SOURCE EXTRACT:
* begin *

Business Lessons From a First-Time Father

On this occasion, my first attempt writing a Father’s Day Blog as an actual father, I find myself scrambling to even comprehend the topic, much less wax poetic about it—but for you, dear readers, I will try.

A man in a suit sits at a conference table at a business meeting, while baby toys, diapers, bottles, socks, and laundry are strewn across the conference table.

My wife and I just welcomed a wonderful (and snorty and cozy) baby girl into our world. She is our first child, so truly everything about this adventure is new to me. Who knew that helping a new human sleep and eat would be such a complex, ever changing, at times Herculean task?! (Answer: Parents knew).

In the face of so much to learn and do, I find myself relying on some hard-earned truths from years of tackling thorny projects that require a brand-new knowledge base, lingo, and deliverables.

Find Your Guardrails

It may be surprising or might even feel like bad advice to start with something other than, “Dream Up Your Plan,” but hear me out. I have often found that when I am entrusted with a large, new task, finding the inviolable rules first helps narrow the potential scope of the project. This doesn’t sound particularly fun or inspiring, but I have found it to be extremely helpful to develop an early framework (guardrails) for the next big idea. While happy project management gurus often extol a “never say no” approach, having some sense of what’s actually possible can save a lot of time and heartache once you start dreaming big. Before I start to sell tickets to my daughter’s NCAA championship basketball game, I need to know the basics of how to keep her alive and healthy.  Not to mention realistic expectations for when hand-eye coordination and depth perception kick in. Even a version of her future where she eventually plays for the WNBA has to, ultimately, occur in reality. And reality has rules. In higher education: Before I start telling everyone I’m opening the greatest University that New York City’s ever seen, I should probably check if the New York state licensure agency is even taking applications and perhaps start the school on the observation deck of a New Jersey-based ferry instead.  

Make a Plan (Dream)

Once you have a basic sense of the gotta-do’s, it’s time to make a plan! Get the right people in the room and start with the dream/ultimate goal. Let the happy warriors put the fun in fundamental project management. [Insert your favorite campy “teamwork makes the dream work” quip here]!

* end *

GIVEN PROBLEM A: Copy the entries from the line containing "Vanessa Abrams |" through the line containing "- row: Grace", inclusive, leaving out the pictures.

DATA:
* begin *

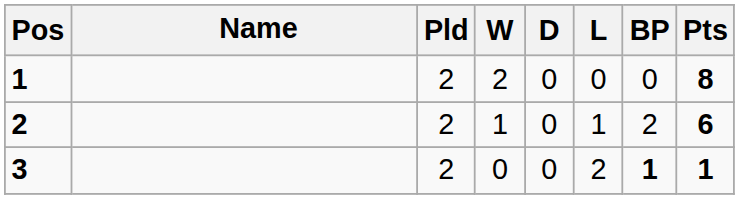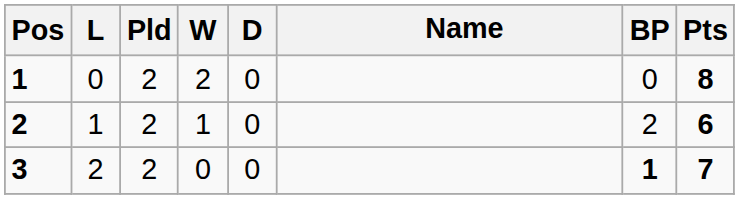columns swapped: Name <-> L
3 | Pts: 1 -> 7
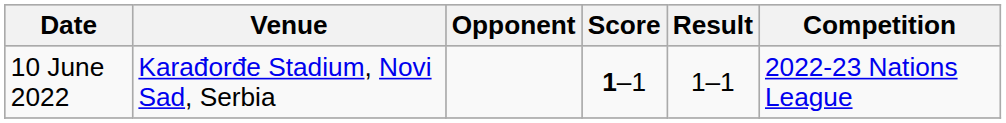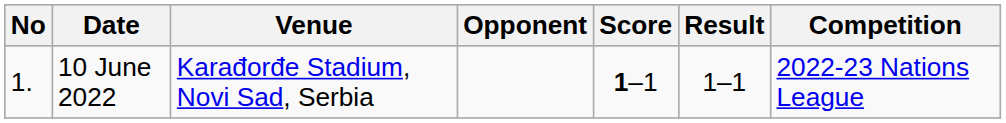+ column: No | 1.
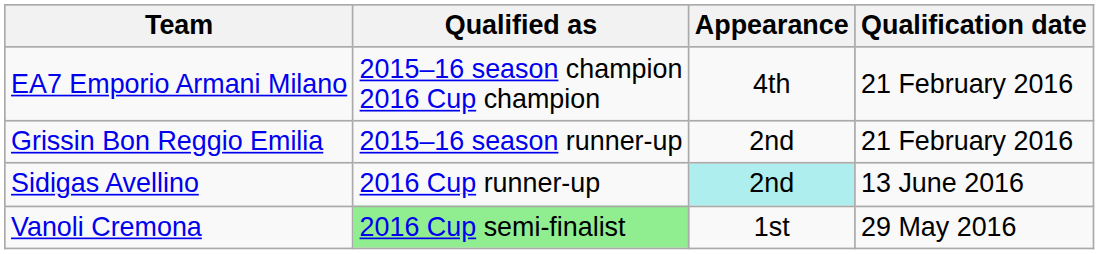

* end *
* begin *

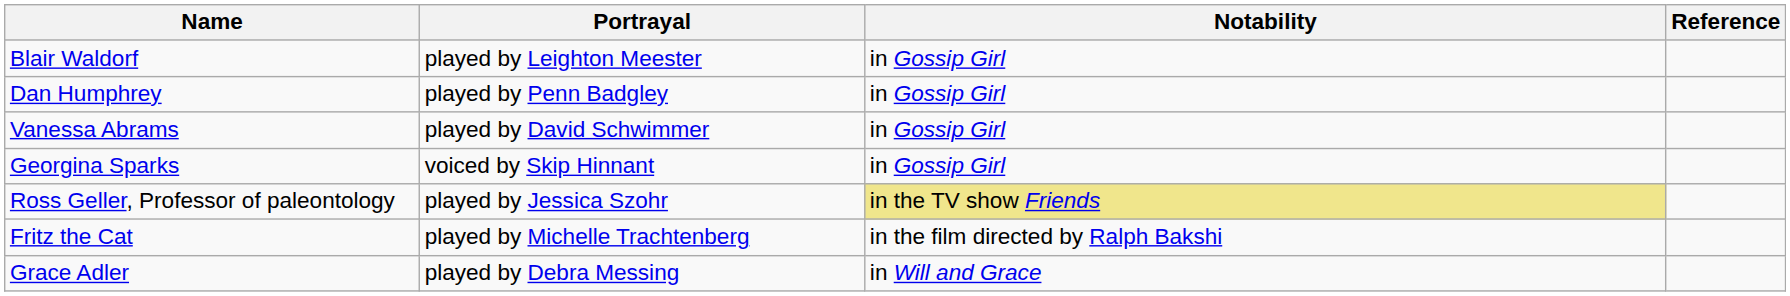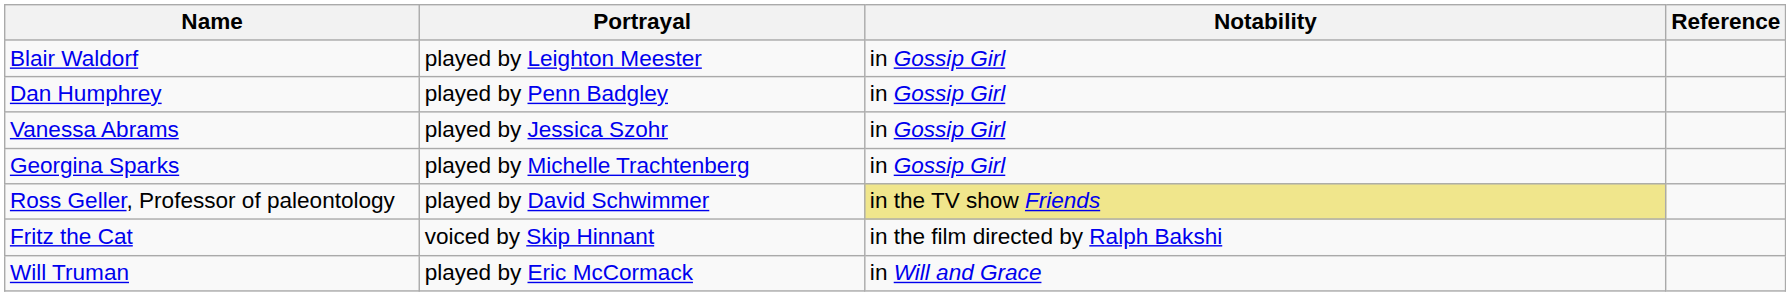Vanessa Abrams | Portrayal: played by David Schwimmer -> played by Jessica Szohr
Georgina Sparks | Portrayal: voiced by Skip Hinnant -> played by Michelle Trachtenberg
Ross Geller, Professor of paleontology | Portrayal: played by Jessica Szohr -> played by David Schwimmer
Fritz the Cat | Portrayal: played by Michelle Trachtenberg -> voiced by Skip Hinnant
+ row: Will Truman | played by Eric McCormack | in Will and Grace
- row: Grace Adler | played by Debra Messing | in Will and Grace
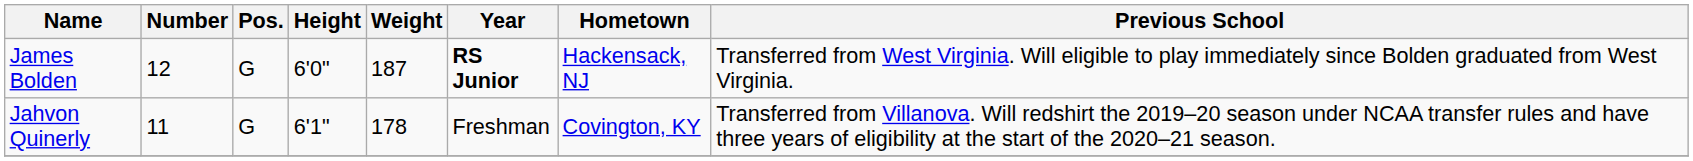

* end *

GIVEN PROBLEM B: Rewrite the Father's Day post from "On this occasion, my" through "lingo, and deliverables.", inclusive, changing "Herculean" to "monumental".

FINISHED ANSWER A:
Vanessa Abrams | Portrayal: played by David Schwimmer -> played by Jessica Szohr
Georgina Sparks | Portrayal: voiced by Skip Hinnant -> played by Michelle Trachtenberg
Ross Geller, Professor of paleontology | Portrayal: played by Jessica Szohr -> played by David Schwimmer
Fritz the Cat | Portrayal: played by Michelle Trachtenberg -> voiced by Skip Hinnant
+ row: Will Truman | played by Eric McCormack | in Will and Grace
- row: Grace Adler | played by Debra Messing | in Will and Grace

FINISHED ANSWER B:
On this occasion, my first attempt writing a Father’s Day Blog as an actual father, I find myself scrambling to even comprehend the topic, much less wax poetic about it—but for you, dear readers, I will try.

A man in a suit sits at a conference table at a business meeting, while baby toys, diapers, bottles, socks, and laundry are strewn across the conference table.

My wife and I just welcomed a wonderful (and snorty and cozy) baby girl into our world. She is our first child, so truly everything about this adventure is new to me. Who knew that helping a new human sleep and eat would be such a complex, ever changing, at times monumental task?! (Answer: Parents knew).

In the face of so much to learn and do, I find myself relying on some hard-earned truths from years of tackling thorny projects that require a brand-new knowledge base, lingo, and deliverables.